### WRITTEN PROBLEM
Could you copy the lines below word for word, leaving out the pictures?

### DATA IN THIS EXERCISE

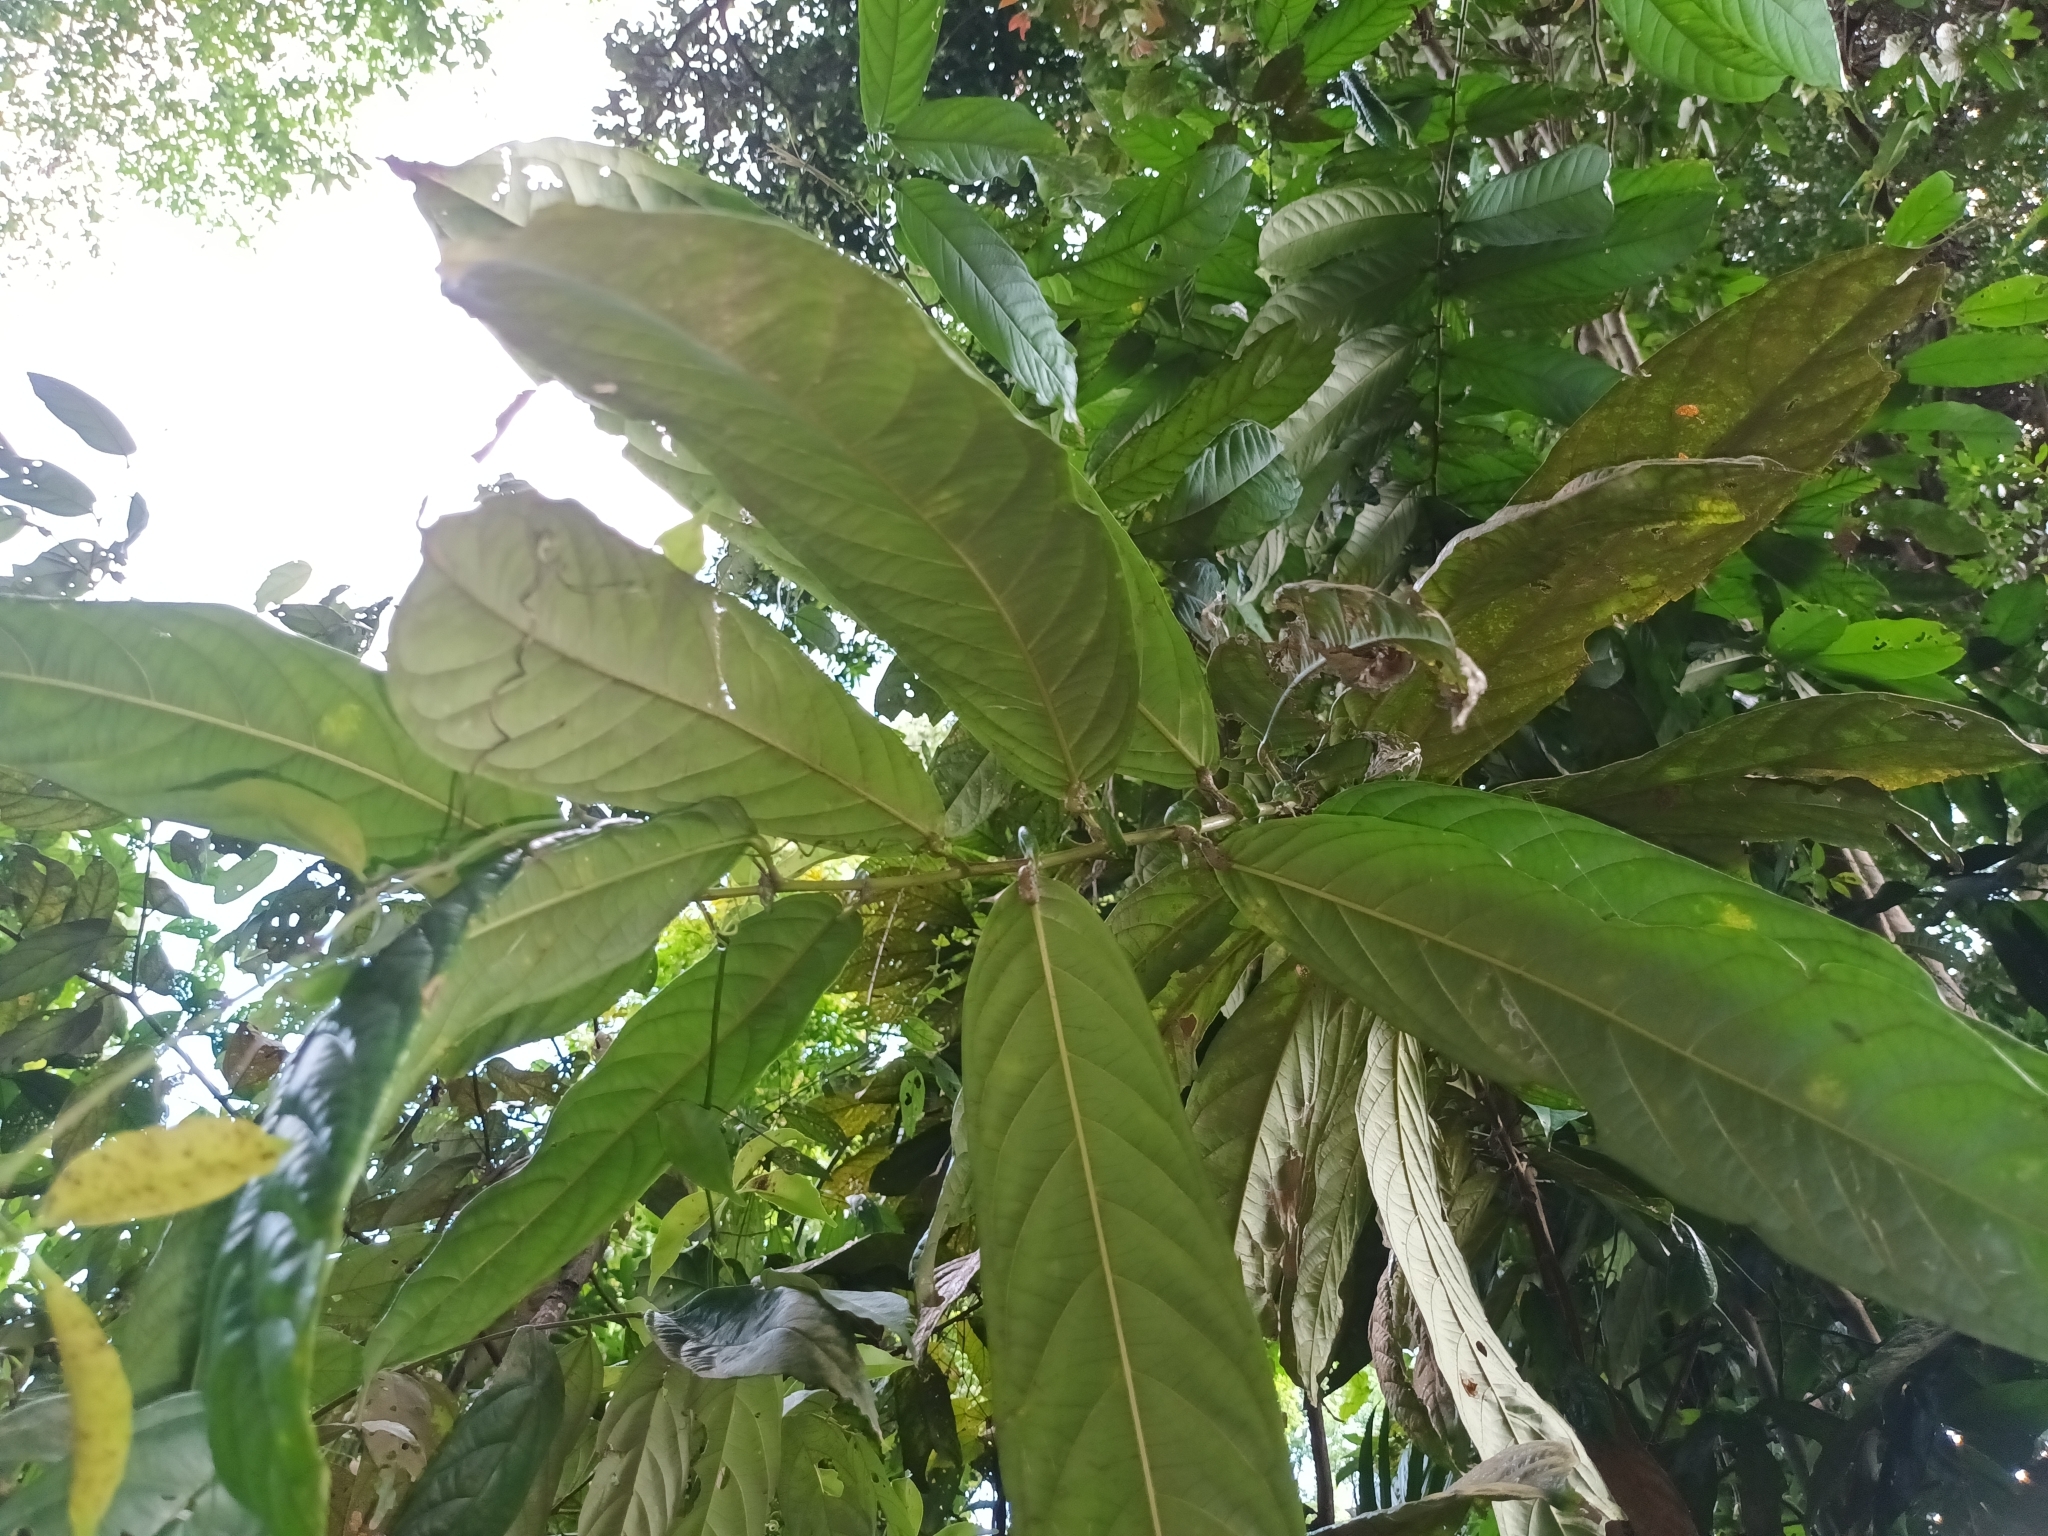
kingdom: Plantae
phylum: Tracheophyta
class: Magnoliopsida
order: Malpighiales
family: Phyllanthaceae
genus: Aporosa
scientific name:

### THE RESULT
kingdom: Plantae
phylum: Tracheophyta
class: Magnoliopsida
order: Malpighiales
family: Phyllanthaceae
genus: Aporosa
scientific name:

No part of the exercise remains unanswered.